Originally Posted by
kingsting
A lot of the Chicago Schwinns were Electro-Forged, I guess still considered welded but a little different compared to conventional welding.
https://www.sheldonbrown.com/varsity.html
Earlier bikes were welded and brazed. My 1940 Schwinn DX balloon tire bike has joints that were welded, filed smooth and filled with lead. It also has some brass brazed joints on the stays.
Thank you for that link! That was a fabulous link that I had never read before.
I remember when many of my boyhood friends got Varsities and Continentals at Christmas in the early or mid-1960s. It was like many fads, every kid wanted one of these exotic 5 and 10 speeds. Even in cold PA, winter biking with the new bike was a big thing and you learned quickly that caliper brakes were not effective in the wet and snow like a coaster brake cruiser or Stingray.

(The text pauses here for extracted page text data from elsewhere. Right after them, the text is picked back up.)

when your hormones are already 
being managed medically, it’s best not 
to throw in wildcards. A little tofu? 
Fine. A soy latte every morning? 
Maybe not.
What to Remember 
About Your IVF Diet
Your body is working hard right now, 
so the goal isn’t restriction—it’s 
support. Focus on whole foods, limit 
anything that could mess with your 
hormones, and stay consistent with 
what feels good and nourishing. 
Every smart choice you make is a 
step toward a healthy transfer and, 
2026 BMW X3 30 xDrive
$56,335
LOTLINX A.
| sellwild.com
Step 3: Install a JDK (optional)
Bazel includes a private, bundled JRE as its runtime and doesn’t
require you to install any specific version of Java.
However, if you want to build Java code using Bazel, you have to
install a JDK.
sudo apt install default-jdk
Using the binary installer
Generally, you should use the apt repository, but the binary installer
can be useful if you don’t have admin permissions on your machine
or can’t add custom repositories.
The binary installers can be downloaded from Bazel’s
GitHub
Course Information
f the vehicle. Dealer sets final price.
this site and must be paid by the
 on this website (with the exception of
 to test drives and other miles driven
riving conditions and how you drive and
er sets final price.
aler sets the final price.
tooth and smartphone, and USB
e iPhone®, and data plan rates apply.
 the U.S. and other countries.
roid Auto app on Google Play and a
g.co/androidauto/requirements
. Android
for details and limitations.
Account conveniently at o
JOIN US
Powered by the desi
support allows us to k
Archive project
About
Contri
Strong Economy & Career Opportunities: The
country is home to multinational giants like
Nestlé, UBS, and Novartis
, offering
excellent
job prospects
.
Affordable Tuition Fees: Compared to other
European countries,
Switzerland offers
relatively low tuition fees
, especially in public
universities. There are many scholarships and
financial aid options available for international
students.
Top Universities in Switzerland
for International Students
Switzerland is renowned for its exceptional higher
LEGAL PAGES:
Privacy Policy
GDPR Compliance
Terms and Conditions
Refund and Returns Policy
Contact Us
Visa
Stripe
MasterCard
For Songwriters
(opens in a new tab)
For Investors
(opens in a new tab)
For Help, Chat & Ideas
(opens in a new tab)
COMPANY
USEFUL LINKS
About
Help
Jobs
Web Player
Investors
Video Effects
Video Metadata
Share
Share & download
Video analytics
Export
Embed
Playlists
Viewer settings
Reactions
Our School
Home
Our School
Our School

Varsity Blue and Continental Orange were big colors with matching shiny bar tape. These bikes were nearly indestructable and we road offroad a lot on these and actually jumped curbs and small offroad whoop-di-dos, but had never heard the word cyclocross until the bike boom of the early 1970's and that was some exotic European thing. I only once remember one breaking, but his dad got it repaired by a welder at a local gas station.
By the time I was in college in the early 1970s they were out of style as heavy, and the new French, Italian and British lugged frames were the rage. About a year later the Japanese boom began in earnest.
Thanks for the Wayback Machine trip.